• turkiye nin sadece birkac tanesine sahip oldugu adalar toplulugu.
    (bkz: bozcaada) (bkz: gokceada) (bkz: cunda)
  • yunanistanin sahip oldugu adalar icin,
    (bkz: yunan adalari) (bkz: 12 adalar)
  • türkiyenin kıta sahanlığı dahilinde olmalarına rağmen,haksız yere pek çoğunun yunanistana ait olduğu adalar.
  • birlesik krallik'in yoğun gayretleri ve italya'nın yok sayılamayacak gayeretleri ile osmanlı'dan koparılıp yunanistan'a hediye edilmiş adalardır.
  • osmanlı zamanında garantör ülke olan ingiltere'ye geri almak şartıyla emanet edilmiş adalardır bunlar. lakin ingiliz kardeşler "ben sıkıldım garantörlükten banane banane" diye mızıkçılık yaparak garantörlüklerini yunanistan'a devretmişlerdir. o devrediliş, o devrediliş bi daha yüzünü görememişizdir bu adaların.*
  • ege adalarının ise silahsızlandırılmaması konusunda mutabakata varılmıştı. fakat bu adalar yunan hükümeti tarafından değil nato tarafından silahlandırılmıştır ve türkiye bu üslere ses çıkarmamıştır. daha sonra yunanistan, göstermelik olarak nato'dan ayrılmış, bu üsleri boşalttırmış, kendi askerlerini doldurmuş ardından tekrar nato'ya üye olmuş ve bu üyelikte ege adalarını hariç tutmuştur. türkiye'nin bu duruma da itiraz etmemesi "de facto" durumun "de iure" olmasına yol açmış ve yunanistan'ın burnumuzun dibine füze konuşlandırmasına zemin olmuştur.
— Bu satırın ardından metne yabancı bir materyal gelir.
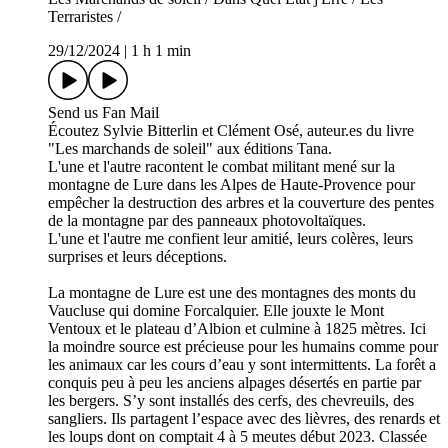
Terraristes /
29/12/2024
|
1 h 1 min
Send us Fan Mail
Écoutez Sylvie Bitterlin et Clément Osé, auteur.es du livre
"Les marchands de soleil" aux éditions Tana.
L'une et l'autre racontent le combat militant mené sur la
montagne de Lure dans les Alpes de Haute-Provence pour
empêcher la destruction des arbres et la couverture des pentes
de la montagne par des panneaux photovoltaïques.
L'une et l'autre me confient leur amitié, leurs colères, leurs
surprises et leurs déceptions.
La montagne de Lure est une des montagnes des monts du
Vaucluse qui domine Forcalquier. Elle jouxte le Mont
Ventoux et le plateau d’Albion et culmine à 1825 mètres. Ici
la moindre source est précieuse pour les humains comme pour
les animaux car les cours d’eau y sont intermittents. La forêt a
conquis peu à peu les anciens alpages désertés en partie par
les bergers. S’y sont installés des cerfs, des chevreuils, des
sangliers. Ils partagent l’espace avec des lièvres, des renards et
les loups dont on comptait 4 à 5 meutes début 2023. Classée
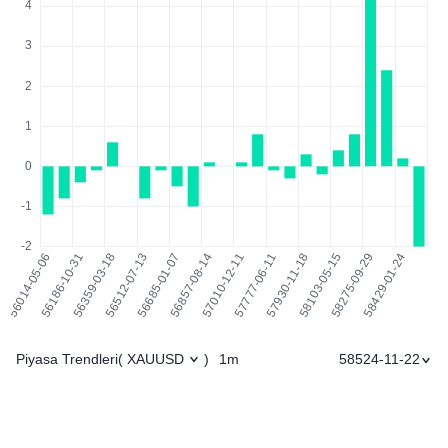
Piyasa Trendleri
1m
58524-11-22
(
XAUUSD
)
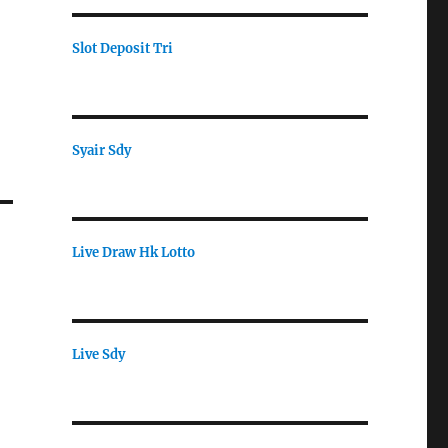
Slot Deposit Tri
Syair Sdy
Live Draw Hk Lotto
Live Sdy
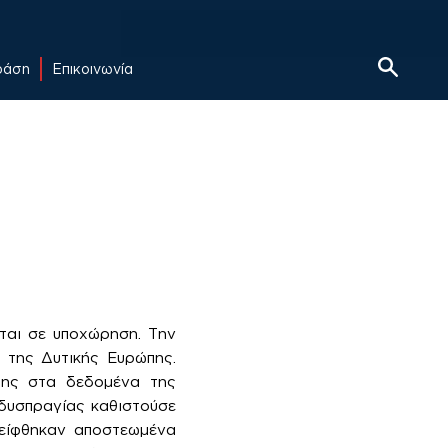
δράση
Επικοινωνία
ται σε υποχώρηση. Την
 της Δυτικής Ευρώπης.
της στα δεδομένα της
 δυσπραγίας καθιστούσε
λείφθηκαν αποστεωμένα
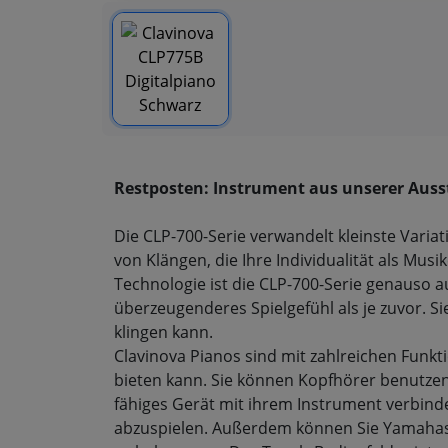
Restposten: Instrument aus unserer Ausst
Die CLP-700-Serie verwandelt kleinste Varia
von Klängen, die Ihre Individualität als Mus
Technologie ist die CLP-700-Serie genauso a
überzeugenderes Spielgefühl als je zuvor. Si
klingen kann.
Clavinova Pianos sind mit zahlreichen Funkti
bieten kann. Sie können Kopfhörer benutzen
fähiges Gerät mit ihrem Instrument verbin
abzuspielen. Außerdem können Sie Yamahas 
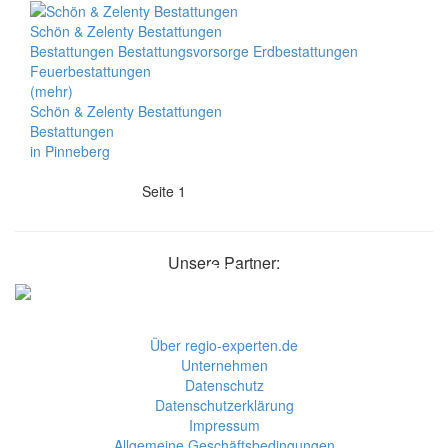
Schön & Zelenty Bestattungen
Bestattungen Bestattungsvorsorge Erdbestattungen
Feuerbestattungen
(mehr)
Schön & Zelenty Bestattungen
Bestattungen
in Pinneberg
Seite 1
Unsere Partner:
Über regio-experten.de
Unternehmen
Datenschutz
Datenschutzerklärung
Impressum
Allgemeine Geschäftsbedingungen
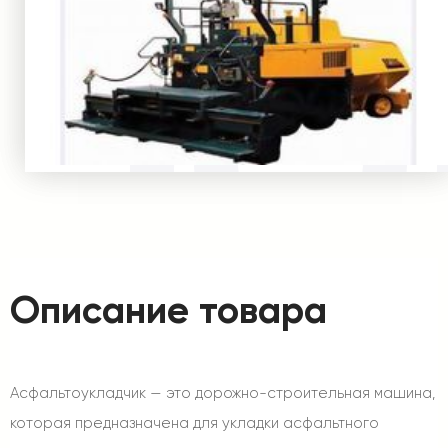
Описание товара
Асфальтоукладчик — это дорожно-строительная машина,
которая предназначена для укладки асфальтного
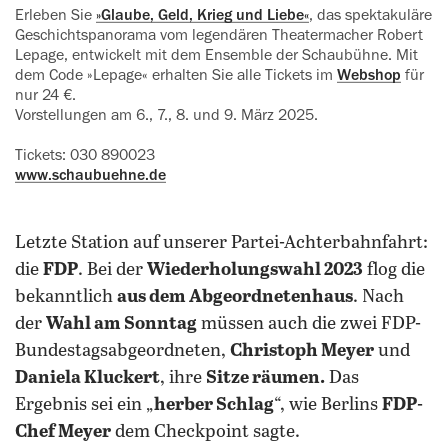
Erleben Sie
»Glaube, Geld, Krieg und Liebe«
, das spektakuläre
Geschichtspanorama vom legendären Theatermacher Robert
Lepage, entwickelt mit dem Ensemble der Schaubühne. Mit
dem Code »Lepage« erhalten Sie alle Tickets im
Webshop
für
nur 24 €.
Vorstellungen am 6., 7., 8. und 9. März 2025.
Tickets: 030 890023
www.schaubuehne.de
Letzte Station auf unserer Partei-Achterbahnfahrt:
die
FDP
. Bei der
Wiederholungswahl 2023
flog die
bekanntlich
aus dem Abgeordnetenhaus
. Nach
der
Wahl am Sonntag
müssen auch die zwei FDP-
Bundestagsabgeordneten,
Christoph Meyer
und
Daniela Kluckert
, ihre
Sitze räumen.
Das
Ergebnis sei ein „
herber Schlag
“, wie Berlins
FDP-
Chef Meyer
dem Checkpoint sagte.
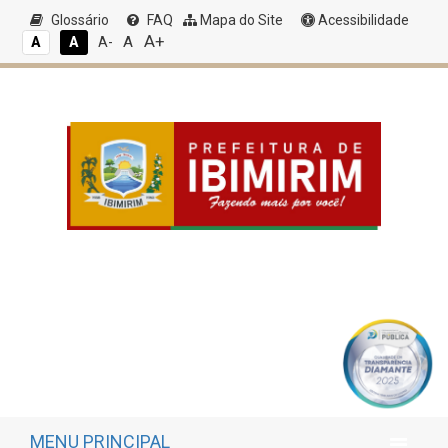
Glossário
FAQ
Mapa do Site
Acessibilidade
A+
A
A
A
A-
MENU PRINCIPAL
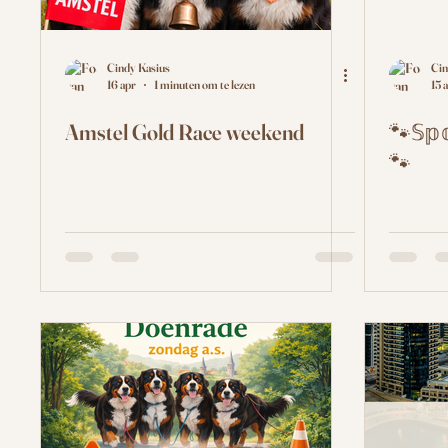
Cindy Kasius
Cin
16 apr
1 minuten om te lezen
15 
Amstel Gold Race weekend
🐾𝕊𝕡𝕠
🐾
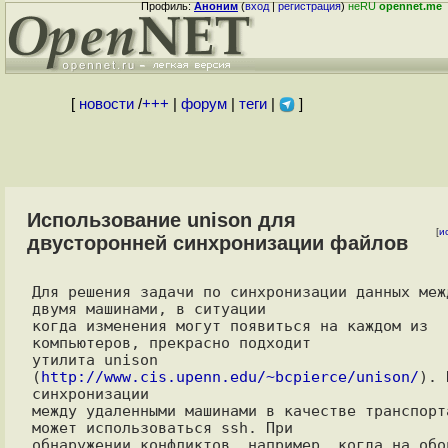
Профиль:
Аноним
(
вход
|
регистрация
)
неRU
opennet.me
[
новости
/
+++
|
форум
|
теги
|
]
Использование unison для
[
и
двусторонней синхронизации файлов
Для решения задачи по синхронизации данных межд
двумя машинами, в ситуации

когда изменения могут появиться на каждом из 
компьютеров, прекрасно подходит

утилита unison 
(
http://www.cis.upenn.edu/~bcpierce/unison/
). 
синхронизации

между удаленными машинами в качестве транспорта
может использоваться ssh. При

обнаружении конфликтов, например, когда на обои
    ege ordusu'nun kuruluş sebebi de budur. tıpkı her zamanki gibi siyasi ve hukuki hatalarımızın cezasını askeri alanda çekmekteyiz.

    edit: fazla özet geçmişim. türkiye aslında yunanistan'ın yaptığı manevraya itiraz etti ve nato üyeliğini uzun süre veto etti. 12 eylül yapan kahraman kenan evren yönetimi ise abd'nin baskısı üzerine bu vetoyu kaldırdı. yani bu hediye de kenan evren'e aittir.

    hayır, hem nato güdümlü antikomünist darbe yapıyorsun, nato için, demirperdeye kalkan olmak için halkına olağanüstünün de üstünde hal yaşatıyorsun hem de nato'ya borçlu çıkıyorsun, talep üzerine bir de ege adaları konusunda taviz veriyorsun. nasıl iştir anlamak mümkün değil.
  • lozan antlasmasi'ndaki su madde ile yunanistan'a birakilmislardir:

    madde 12 - imroz ve bozca adalarile tavsan adalarindan gayri sarki bahrisefit adalari ve bilhassa limni, semendirek, midilli, sakiz, sisam ve nikarya adalari uzerinde yunan hakimiyetine dair 17/30 mayis 1913 tarihli londra muahedenamesinin besinci ve 1/14 tesrinisani 1913 tarihli atina muahedenamesinin on besinci maddeleri ahkamina tebaan 13 subat 1914 tarihli londra konferansinda ittihaz edilip 13 subat 1914 tarihinde yunan hukumetine teblig edilen karar, isbu muahedenamenin italyanin hakimiyeti altina vaz'edilen ve on besinci maddede mezkur olan adalara muteallik ahkamini mahfuz kalmak sartile, teyit edilmistir. asya sahilinden uc milden dun mesafede kain adalar, isbu muahedede hilafina sarahat bulunmadikca, turkiye hakimiyeti altinda kalacaklardir.
  • matchpoint filminde de gördüğümüz üzre elin ingilizinin elini kolunu sallaya sallaya gelip gezdiği, bizim burnumuzun dibinde olmalarına rağmen prosedürsüz gidemediğimiz, her tatil sezonu ışıkları seyredilip, radyoları dinlenip gsm operatörleri kullanılan midilli*, sakız*, sisam*, istanköy* ve de rodos. gerçi filmde adı geçen adalar girit* ve santorinidir ve bu adalara zaten direk ege kıyılarından gitmek lojistik olarak mümkün değildir. ama bu küçük sahne akla bodrum ya da datça limanına doluşmuş ada turlarına katılan ingilizleri akla getirmekte ve "neden onlar da ben değil" dedirtmektedir.
  • yunanistanda kalması daha hayırlı olmuştur. çünkü türkiye deniz ulaşım ağını kuramazdı. şimdiki deniz ulaşımındaki halimizi görüyoruz.